Impact of the First Launched Kernel on Subsequent Ones

Hi,

I have been doing performance benchmarking on RTX 2070 GPU. One thing that I notice is that the performance of the first launched kernels can somehow negatively affect the performance of subsequent ones. As an example:

// Benchmark 1
for (i = 0; i < 1000; ++i) 
  kernel_A<<<...>>>();
cudaDeviceSynchronize();
for (i = 0; i < 1000; ++i) 
  kernel_B<<<...>>>();

// Benchmark 2
for (i = 0; i < 1000; ++i) 
  kernel_B<<<...>>>();
cudaDeviceSynchronize();
for (i = 0; i < 1000; ++i) 
  kernel_B<<<...>>>();

// Benchmark 3
for (i = 0; i < 1000; ++i) 
  kernel_C<<<...>>>();
cudaDeviceSynchronize();
for (i = 0; i < 1000; ++i) 
  kernel_B<<<...>>>();

// Benchmark 4
for (i = 0; i < 1000; ++i) 
  kernel_B<<<...>>>();

The performance numbers reported by nvprof is roughly the same on Benchmark 2, 3, and 4, whereas the numbers on Benchmark 1 is roughly 10% worse than the others. I suspect the reason is because kernel_A has low SM occupancy in its execution (in its final execution wave, it is only able to dispatch one thread block per SM), but I am not sure how this can affect the performance of kernel_B, especially given that there is a cudaDeviceSynchronize call in between.

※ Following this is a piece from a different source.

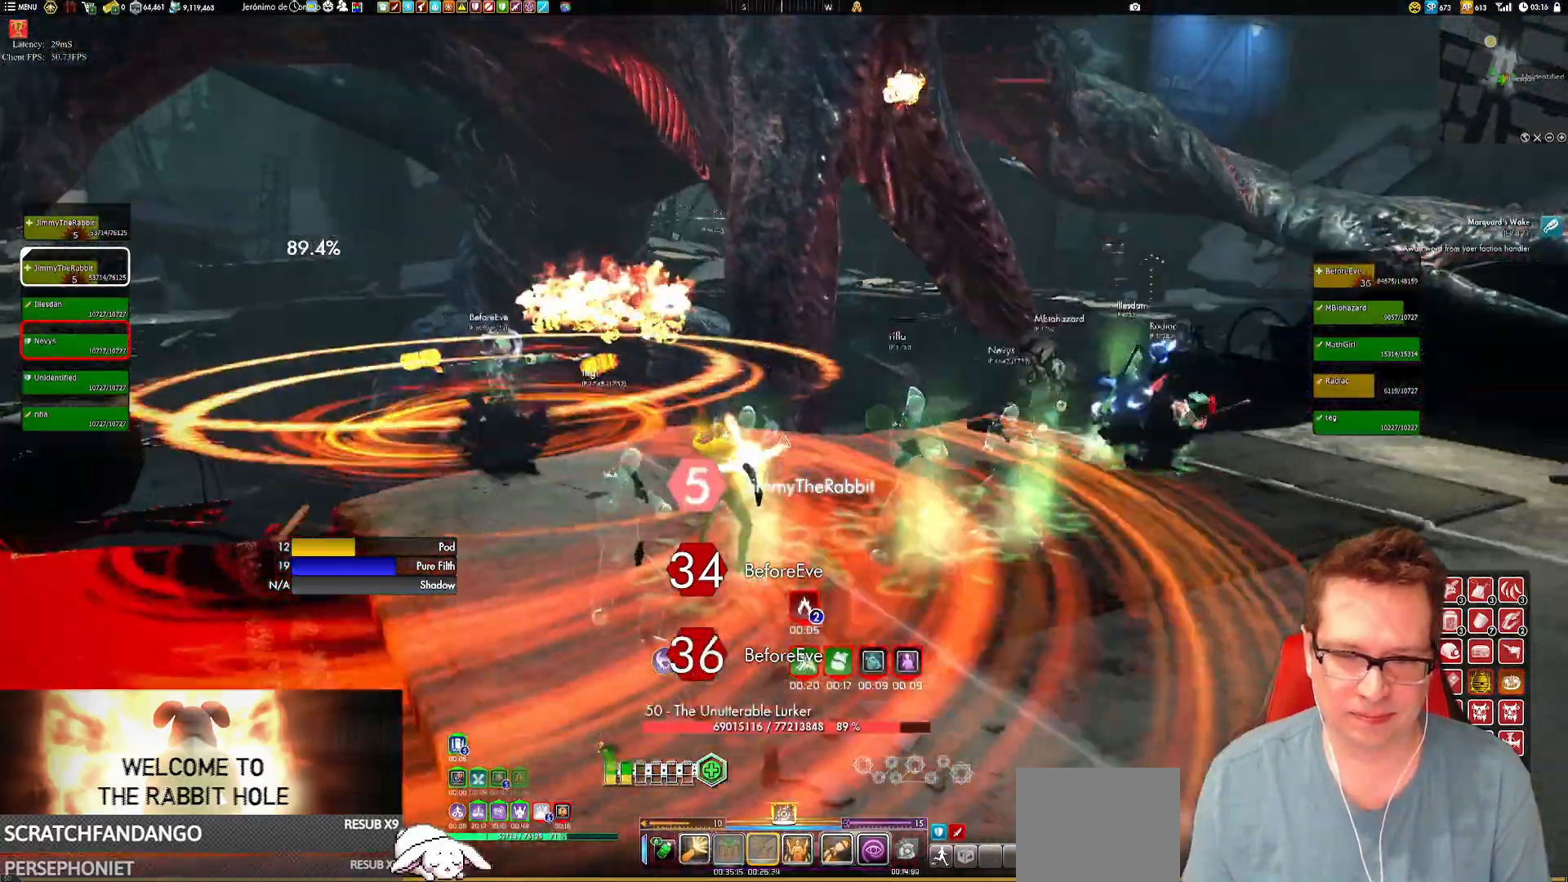
Gameplay with a controller (Xbox layout); each line is a JSON object with the inputs held at the frame after it. "events" lists button and stick changes between this image and that frame as [ms after this image, input, new state], when the widget could be followed in between. Not read: HOME L3 R3.
{"buttons": [], "left_stick": "center", "right_stick": "right", "events": [[133, "left_stick", "down-left"], [300, "left_stick", "center"]]}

Could anyone please give me some hints on how to mitigate this problem? Thanks.

It is hard to diagnose such an issue from a very generic description. Since you are asking for hints, consider (1) warm-up effects (2) dynamic clocking of the GPU. The first can be addressed by using proper benchmarking methodolody (e.g. do ten runs and report time of the fastest), the second can be addressed by fixing GPU clocks via nvidia-smi if your hardware supports it (in my experience, that is only the case for professional GPUs, not consumer models). After applying these measures, any deviations below 2% should be considered measurement noise.

@njuffa Thank you so much for your reply.

GPU trace without cuBLAS.

GPU trace with a single cuBLAS call.

After diving into the nvprof traces, I notice that the cuBLAS call seems to be the cause of the roughly 7% performance drop. I did the above experiments several times and it happens every time. Therefore, IMHO it is not caused by warm-up effect.

It may be a caching effect. I don’t know how you would “mitigate” that, based on what has been provided so far in this posting.

If you are able to use Nsight Compute to profile, consumer models are able to have their clocks locked by ensuring the “Clock Control” setting is “Base”.